LFB : Le public t’as bruyamment sollicité pour un rappel, et tu n’es pas revenue seule sur scène.

Hanaa : À la fin, j’ai ramené un technicien de la salle pendant le rappel, c’est marrant je me fais toujours amie avec des mecs de la sécu et de l’équipe technique. Pendant les balances, il voulait venir jouer des percus. Il y a toujours quelqu’un qui veut en faire. C’est bien, c’est vivant, il se passe toujours des choses différentes, je suis libre d’essayer tout ce que je veux.

LFB : Tu as des années d’expérience dans la musique, mais comme tu sors ton premier album en 2024, tu tombes dans cette scène émergente, sur des tremplins, le Chantier des Francofolies, avec des artistes qui, pour le coup, débutent réellement.

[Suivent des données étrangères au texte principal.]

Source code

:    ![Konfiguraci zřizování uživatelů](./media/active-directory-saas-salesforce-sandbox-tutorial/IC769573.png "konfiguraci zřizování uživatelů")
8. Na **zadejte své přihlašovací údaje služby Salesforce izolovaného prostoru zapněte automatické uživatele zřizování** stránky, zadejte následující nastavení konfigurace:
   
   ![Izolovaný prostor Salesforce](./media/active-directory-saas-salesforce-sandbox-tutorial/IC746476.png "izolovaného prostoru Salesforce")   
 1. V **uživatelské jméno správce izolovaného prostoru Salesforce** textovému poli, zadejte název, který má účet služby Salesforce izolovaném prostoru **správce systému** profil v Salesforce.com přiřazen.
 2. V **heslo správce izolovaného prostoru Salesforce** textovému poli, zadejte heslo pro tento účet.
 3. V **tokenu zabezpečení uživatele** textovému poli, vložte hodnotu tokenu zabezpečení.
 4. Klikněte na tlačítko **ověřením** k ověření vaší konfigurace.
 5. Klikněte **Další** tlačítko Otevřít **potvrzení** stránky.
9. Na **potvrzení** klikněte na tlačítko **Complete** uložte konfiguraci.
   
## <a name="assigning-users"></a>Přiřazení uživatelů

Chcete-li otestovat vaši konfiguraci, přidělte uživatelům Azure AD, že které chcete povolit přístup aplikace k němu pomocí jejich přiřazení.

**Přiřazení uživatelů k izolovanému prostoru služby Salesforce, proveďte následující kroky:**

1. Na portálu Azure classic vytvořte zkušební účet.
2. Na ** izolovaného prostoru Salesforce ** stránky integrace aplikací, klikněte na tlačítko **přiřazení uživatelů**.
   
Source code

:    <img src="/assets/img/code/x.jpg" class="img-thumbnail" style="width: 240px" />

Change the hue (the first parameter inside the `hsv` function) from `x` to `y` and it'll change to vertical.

Comment tu te sens par rapport à cette dynamique là ?

Hanaa : Je ne me sens pas comme une artiste émergente mais on peut penser à tort que ça va être facile du coup, alors que c’est très déstabilisant. Des fois, tu peux voir quelqu’un sur scène et penser que c’est inné chez lui, mais c’est de l’accompagnement derrière. Tu te mets en jeu, tu t’ouvres, je suis très humble par rapport à ça. Je suis assez à l’aise mais c’est vrai que ce n’est pas pareil, l’implication quand tu fais partie du radeau de quelqu’un d’autre. Ce n’est pas les mêmes sensations mais ça me plait de découvrir le métier de ce côté là. 

LFB : Tu n’as pas l’impression de faire partie d’une scène en particulier ? 

Hanaa : Je fais juste partie de la scène de ma génération. Je me sens proche de beaucoup d’artistes, mais au fond surtout des gens qui font leur musique solo, mal mixée et qui font 240 vues sur Youtube. Je ne me prends pas la tête pour savoir dans quelle scène je suis, je fais simplement ma musique.

LFB : Quelle importance accordes-tu à tes visuels ?

Hanaa : Mes visuels, c’est que des trucs que j’ai pensé moi-même. KAMANJA ICE, c’est que des vidéos que j’ai envoyé à Jamie Harley, il en a rajouté et fait son montage, mais la matière première c’est moi qui m’en occupe, ensuite je laisse la personne libre. On essaie de créer un univers visuel stimulant.

LFB : Est-ce qu’il y a des œuvres qui t’ont particulièrement marqué dans ta vie ?

Hanaa : Le cinéma coréen. Le folklore de tous les pays, que ce soit en Tunésie, au Cap vert, au Portugal, au Brésil. Des vidéos d’inconnus sur lesquelles je tombe par hasard sur Youtube, tu te retrouves avec plein d’influences. J’ai du mal à te répondre précisément, parce que les choses qui m’ont mis des claques, c’est des tout petits trucs randoms. Il y a les divas du Moyen-Orient, de la Country – Kern River de Merle Haggard, les années 2010, des films comme Morse, c’était ma jeunesse mais ça revient maintenant. Tout ce qui est pop culture, les clips de M6 la nuit quand j’étais ado.